A - Anchor to Specifics: Use clear messaging. Be concise, use neutral language, and highlight quantifiable behaviors:

  • "You need to communicate better" is useless.

  • "In yesterday's stand-up, when Maria suggested an alternative, you cut her off before she finished" is actionable.


F - Frame Forward: Use collaborative language to encourage growth: highlight the behavior, impact, and future state you’d like to see.


T - Tailor to Type: Adjust frequency and style of delivery based on their preferred communication style. What works for the high performer on your team might backfire with your more sensitive employee.

  • Check out Gallup CliftonStrengths34's approach if you're needing a framework for this - or send me a note if you want to learn more, as this framework is one of my specialties as a certified trainer.


Back to the CRAFT model: when you're using this approach, it's not just about delivering "your side" of the message. It's about creating the conditions where someone can actually hear you during this kind of conversation.


The AI Component


Here's something new I’ll be sharing at CodeMash: leveraging AI to get better results from your feedback conversations. Using your LLM of choice, the right prompts can help you remove bias from your approach, predict where your language might trigger defensiveness, and role play as the difficult personality so you can practice handling objections.

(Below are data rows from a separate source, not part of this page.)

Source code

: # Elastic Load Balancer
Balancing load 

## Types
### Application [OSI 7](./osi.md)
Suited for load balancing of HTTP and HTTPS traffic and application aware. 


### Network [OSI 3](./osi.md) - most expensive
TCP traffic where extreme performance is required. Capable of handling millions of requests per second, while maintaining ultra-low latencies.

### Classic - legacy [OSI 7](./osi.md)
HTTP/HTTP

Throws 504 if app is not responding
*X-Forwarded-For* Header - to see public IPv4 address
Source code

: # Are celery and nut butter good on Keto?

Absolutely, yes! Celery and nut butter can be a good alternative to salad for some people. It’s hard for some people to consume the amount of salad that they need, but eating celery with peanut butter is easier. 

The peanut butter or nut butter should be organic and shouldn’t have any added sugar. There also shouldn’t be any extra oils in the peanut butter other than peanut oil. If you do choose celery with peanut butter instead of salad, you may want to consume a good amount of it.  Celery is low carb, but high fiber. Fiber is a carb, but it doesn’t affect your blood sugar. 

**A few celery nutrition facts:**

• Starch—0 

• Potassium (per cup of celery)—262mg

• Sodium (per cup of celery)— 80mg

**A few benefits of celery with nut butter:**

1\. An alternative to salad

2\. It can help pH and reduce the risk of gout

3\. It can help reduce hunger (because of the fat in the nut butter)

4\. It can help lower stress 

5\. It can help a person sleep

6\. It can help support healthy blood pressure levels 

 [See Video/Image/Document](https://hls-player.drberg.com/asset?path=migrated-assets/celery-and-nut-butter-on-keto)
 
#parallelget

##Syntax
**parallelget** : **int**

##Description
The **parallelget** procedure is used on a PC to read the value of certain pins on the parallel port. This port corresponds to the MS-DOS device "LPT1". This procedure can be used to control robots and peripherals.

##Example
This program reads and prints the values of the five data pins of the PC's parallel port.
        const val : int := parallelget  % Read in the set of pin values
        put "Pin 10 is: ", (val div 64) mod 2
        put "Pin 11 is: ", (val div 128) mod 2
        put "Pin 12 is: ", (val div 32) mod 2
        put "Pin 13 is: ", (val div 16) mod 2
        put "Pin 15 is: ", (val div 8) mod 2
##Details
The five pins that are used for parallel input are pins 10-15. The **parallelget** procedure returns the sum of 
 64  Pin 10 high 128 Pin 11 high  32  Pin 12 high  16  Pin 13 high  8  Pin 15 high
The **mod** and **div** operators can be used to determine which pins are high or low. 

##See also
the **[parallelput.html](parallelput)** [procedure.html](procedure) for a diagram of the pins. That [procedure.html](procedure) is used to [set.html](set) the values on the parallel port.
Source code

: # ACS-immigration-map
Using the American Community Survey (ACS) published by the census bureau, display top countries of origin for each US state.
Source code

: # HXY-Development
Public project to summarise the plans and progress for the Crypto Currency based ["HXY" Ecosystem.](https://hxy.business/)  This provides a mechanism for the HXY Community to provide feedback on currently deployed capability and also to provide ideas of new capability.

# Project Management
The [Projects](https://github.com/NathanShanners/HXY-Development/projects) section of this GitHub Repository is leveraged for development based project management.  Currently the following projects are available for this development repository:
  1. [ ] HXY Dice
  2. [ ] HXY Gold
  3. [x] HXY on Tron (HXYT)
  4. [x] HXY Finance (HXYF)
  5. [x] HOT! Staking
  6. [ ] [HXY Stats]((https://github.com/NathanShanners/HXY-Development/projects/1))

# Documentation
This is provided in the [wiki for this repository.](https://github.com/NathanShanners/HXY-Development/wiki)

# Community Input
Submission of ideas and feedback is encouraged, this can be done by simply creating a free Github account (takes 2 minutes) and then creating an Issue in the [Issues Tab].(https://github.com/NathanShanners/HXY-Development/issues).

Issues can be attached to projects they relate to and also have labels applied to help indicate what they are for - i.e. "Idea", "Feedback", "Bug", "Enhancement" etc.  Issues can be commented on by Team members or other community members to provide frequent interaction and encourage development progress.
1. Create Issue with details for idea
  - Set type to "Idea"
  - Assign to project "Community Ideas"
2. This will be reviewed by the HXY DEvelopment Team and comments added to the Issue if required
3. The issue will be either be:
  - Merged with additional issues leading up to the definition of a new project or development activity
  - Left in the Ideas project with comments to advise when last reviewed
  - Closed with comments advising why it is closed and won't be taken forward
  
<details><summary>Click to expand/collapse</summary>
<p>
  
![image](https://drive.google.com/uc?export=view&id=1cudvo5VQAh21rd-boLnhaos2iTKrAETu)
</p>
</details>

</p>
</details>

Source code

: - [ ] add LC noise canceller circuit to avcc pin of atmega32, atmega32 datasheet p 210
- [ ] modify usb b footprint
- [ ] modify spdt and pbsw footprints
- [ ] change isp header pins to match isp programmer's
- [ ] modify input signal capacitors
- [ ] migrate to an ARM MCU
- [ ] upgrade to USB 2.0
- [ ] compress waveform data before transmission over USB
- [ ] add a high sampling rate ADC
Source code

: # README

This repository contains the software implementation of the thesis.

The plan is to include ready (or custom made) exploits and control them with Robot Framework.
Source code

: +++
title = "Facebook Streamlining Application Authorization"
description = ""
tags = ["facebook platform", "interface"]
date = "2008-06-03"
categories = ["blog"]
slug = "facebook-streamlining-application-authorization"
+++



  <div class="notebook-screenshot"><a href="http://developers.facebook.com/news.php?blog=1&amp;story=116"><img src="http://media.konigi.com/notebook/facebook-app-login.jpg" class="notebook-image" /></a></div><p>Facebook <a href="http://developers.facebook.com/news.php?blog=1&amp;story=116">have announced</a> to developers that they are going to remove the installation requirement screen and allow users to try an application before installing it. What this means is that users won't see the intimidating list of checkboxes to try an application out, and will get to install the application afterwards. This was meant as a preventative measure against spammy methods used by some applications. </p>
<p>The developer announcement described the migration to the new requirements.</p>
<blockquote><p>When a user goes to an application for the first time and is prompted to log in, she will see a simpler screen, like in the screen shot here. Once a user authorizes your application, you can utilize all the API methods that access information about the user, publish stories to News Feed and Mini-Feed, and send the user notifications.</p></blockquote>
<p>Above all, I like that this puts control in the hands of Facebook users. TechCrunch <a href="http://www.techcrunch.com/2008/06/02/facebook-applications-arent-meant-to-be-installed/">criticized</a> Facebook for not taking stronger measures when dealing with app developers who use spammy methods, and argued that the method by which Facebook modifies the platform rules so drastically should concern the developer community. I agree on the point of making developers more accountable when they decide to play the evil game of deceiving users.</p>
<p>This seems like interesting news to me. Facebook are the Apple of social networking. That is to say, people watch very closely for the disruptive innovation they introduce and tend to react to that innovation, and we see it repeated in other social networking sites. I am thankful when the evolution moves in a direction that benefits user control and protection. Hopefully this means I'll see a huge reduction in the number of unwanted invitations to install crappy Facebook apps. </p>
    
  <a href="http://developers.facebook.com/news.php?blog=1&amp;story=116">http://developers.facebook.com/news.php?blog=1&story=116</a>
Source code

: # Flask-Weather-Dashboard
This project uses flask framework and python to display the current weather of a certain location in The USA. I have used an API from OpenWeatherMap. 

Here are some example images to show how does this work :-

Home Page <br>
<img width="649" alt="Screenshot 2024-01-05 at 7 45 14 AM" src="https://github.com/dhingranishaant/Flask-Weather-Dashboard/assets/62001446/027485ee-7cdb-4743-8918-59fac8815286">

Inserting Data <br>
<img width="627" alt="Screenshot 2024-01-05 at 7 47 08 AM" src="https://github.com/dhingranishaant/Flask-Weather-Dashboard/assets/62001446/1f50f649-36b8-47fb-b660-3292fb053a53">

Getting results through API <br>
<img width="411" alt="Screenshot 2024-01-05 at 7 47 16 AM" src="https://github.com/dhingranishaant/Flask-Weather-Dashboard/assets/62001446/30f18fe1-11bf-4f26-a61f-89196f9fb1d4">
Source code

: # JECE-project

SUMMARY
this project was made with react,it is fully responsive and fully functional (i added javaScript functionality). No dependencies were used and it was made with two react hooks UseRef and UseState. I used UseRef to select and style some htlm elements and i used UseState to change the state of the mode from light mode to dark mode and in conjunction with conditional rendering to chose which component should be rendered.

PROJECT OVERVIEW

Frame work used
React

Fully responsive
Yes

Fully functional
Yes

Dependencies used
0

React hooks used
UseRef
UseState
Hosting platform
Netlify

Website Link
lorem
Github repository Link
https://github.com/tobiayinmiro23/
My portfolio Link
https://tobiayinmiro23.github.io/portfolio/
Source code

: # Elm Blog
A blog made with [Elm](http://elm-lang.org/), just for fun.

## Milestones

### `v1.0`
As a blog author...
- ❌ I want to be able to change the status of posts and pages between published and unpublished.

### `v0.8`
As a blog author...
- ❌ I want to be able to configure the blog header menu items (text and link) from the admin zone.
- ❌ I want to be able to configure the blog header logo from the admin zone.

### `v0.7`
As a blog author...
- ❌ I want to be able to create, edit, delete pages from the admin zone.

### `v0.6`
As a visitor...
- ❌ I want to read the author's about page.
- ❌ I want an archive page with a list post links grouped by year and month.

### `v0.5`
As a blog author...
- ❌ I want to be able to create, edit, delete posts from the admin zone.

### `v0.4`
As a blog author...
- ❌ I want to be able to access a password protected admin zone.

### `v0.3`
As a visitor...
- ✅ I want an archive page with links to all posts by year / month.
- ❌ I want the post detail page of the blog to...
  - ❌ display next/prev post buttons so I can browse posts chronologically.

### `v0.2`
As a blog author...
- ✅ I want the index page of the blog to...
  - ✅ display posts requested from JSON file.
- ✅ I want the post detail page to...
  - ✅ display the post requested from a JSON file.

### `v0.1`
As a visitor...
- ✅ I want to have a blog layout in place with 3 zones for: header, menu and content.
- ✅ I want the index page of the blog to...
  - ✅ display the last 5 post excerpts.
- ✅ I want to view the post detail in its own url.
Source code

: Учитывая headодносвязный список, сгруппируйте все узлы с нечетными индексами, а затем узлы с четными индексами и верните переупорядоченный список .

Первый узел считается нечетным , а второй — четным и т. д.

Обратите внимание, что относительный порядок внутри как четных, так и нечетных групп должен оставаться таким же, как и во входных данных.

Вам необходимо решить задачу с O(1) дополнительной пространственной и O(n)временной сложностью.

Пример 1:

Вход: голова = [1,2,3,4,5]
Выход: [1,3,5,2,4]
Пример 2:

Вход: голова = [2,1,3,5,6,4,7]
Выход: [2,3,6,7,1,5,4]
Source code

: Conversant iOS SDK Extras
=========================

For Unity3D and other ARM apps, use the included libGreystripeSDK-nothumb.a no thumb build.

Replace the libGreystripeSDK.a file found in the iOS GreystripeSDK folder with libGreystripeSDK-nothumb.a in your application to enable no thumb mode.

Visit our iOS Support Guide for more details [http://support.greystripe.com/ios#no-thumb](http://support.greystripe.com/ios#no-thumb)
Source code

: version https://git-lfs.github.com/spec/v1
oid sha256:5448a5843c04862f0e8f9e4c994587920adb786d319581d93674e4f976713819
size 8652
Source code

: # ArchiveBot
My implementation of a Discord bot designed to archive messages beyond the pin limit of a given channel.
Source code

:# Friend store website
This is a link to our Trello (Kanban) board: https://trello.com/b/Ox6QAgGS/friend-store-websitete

[If you attended my session at CodeMash, download this PDF at the top of this post. If you're reading this before CodeMash, bookmark this page!]


What's Coming Next


My goal for next week is simple: give people a practical framework they can apply immediately and the courage to stop avoiding hard conversations.


If you're at CodeMash and want to chat about feedback or leadership development, let's connect. If you're not attending the conference but this topic resonates, reach out on LinkedIn.


What it comes down to: the people on your team deserve feedback that helps them grow. And you deserve a framework that actually works.


What's keeping you from having that conversation?